• _問題と課題_
(a) 次の(i)〜(iii)が抜粋の内容と合うかどうかを「はい」か「いいえ」で答え、判断の決め手となる抜粋の語句を一字も変えずに引用してください。
(i) 慈覚大師と智証大師は中国に渡り、天台・真言の師に会って学んだ。
(ii) 玄奘三蔵を責めた法宝法師は、インドに行ったことのある人物である。
(iii) 伝教大師は『依憑集』を三巻著わした。
(b) 抜粋の別々の箇所に書かれている事実について、次の問いに答えよ。
(i) 慈覚大師と智証大師は誰の弟子とされているか。
(ii) 伝教大師第一の秘密が記された書とされているのは何という書か。
(iii) その書の序で、有に執着するとされているのは何宗か。

• _抜粋_
────

以上のようでありますから、慈覚大師と智証大師の二人は、伝教大師や義真和尚の弟子であり、中国に渡って天台・真言の優れた師に会って学んでいますが、この二宗の勝劣に対する確信はなかったようです。あるいは真言は勝れていると言い、あるいは『法華経』が勝れていると言い、あるいは理法は同じで事相は『大日経』が勝っていると言っています。宣旨を得て言うには、二宗の勝劣を論ずるような人は、伝教大師の教えに逆らっていると戒めています。これらは、みな自語相違というものです。他宗の人はとても用いることができないと思われます。ただし二宗が同じであるということは、先師である伝教大師の解釈と宣旨に記されていると言っていますが、そもそも、伝教大師のどの書に、そのようなことが書かれているのでしょうか。このことは良く調べるべきです。

慈覚大師と智証大師と日蓮とが、伝教大師についてのことを、いろいろ言うことは、親の前で自分の年齢について言い争うようなものであり、太陽に対して、自分の目の方が明るいなどと言うようなものですが、慈覚大師と智証大師の側に立つ人々は、明らかな証文を出してほしいものです。それは、私も確信を得たいためです。玄奘三蔵月氏国の『婆沙論』を見た人だそうですが、インドにも行ったことのない法宝法師に責められました。法護三蔵はインドの『法華経』を見ましたが、「嘱累品」の後の部分を見てはいない中国の人から、誤りを指摘されました。たとい、慈覚大師は伝教大師から直接学んで伝えていると言っても、智証大師は義真和尚から口伝を受けたと言っても、伝教大師や義真和尚の記述に相違することを言うならば、どうして疑いを掛けないわけがありましょうか。伝教大師の『依憑集』という文は、大師第一の秘密が記された書です。その書の序に、「新しく伝えられた真言宗は、書を通して伝えられた教えを滅ぼすものであり、昔からある華厳宗は天台教学から影響を受けていることを隠し、今は勢いが衰えている三論宗は、昔、天台宗から責められた屈恥を忘れ、吉蔵と親しかった章安灌頂の言葉に酔ったことを隠している。有(う・すべては実在するという見方)に執着する法相宗は、濮陽(ぼくよう・法相宗の第三祖)が天台宗に帰依したことを否定し、青竜が天台の教判を用いたことを忘れている。このため、謹んで『依憑集』一巻を著わして、後世の同輩に贈る。日本第五十二代の弘仁七年丙申」とあります。

────

• _記録情報_
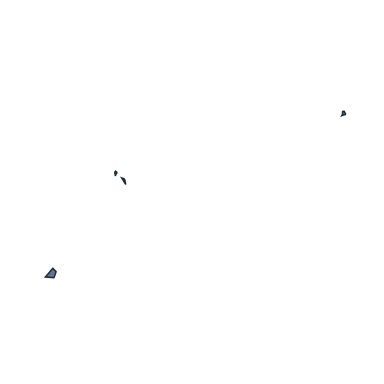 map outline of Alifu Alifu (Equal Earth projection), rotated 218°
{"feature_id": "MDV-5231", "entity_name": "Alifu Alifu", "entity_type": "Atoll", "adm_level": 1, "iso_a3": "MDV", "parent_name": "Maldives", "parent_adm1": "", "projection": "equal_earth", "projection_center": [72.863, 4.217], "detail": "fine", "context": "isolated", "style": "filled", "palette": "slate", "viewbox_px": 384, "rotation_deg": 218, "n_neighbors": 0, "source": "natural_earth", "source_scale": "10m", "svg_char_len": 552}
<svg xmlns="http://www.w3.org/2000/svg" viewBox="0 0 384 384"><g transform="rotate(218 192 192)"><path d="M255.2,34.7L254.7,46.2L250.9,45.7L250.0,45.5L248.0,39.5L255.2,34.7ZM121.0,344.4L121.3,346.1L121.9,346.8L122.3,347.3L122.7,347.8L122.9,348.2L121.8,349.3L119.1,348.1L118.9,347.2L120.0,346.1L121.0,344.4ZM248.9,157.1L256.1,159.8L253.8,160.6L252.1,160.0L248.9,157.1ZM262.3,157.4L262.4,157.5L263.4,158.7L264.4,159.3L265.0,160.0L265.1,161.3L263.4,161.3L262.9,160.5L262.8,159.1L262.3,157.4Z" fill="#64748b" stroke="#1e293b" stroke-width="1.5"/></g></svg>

────

• _解答一覧_
(a)
(i) はい。「中国に渡って天台・真言の優れた師に会って学んでいます」
(ii) いいえ。「インドにも行ったことのない法宝法師に責められました」
(iii) いいえ。「謹んで『依憑集』一巻を著わして」

(b)
(i) 伝教大師や義真和尚
(ii) 『依憑集』
(iii) 法相宗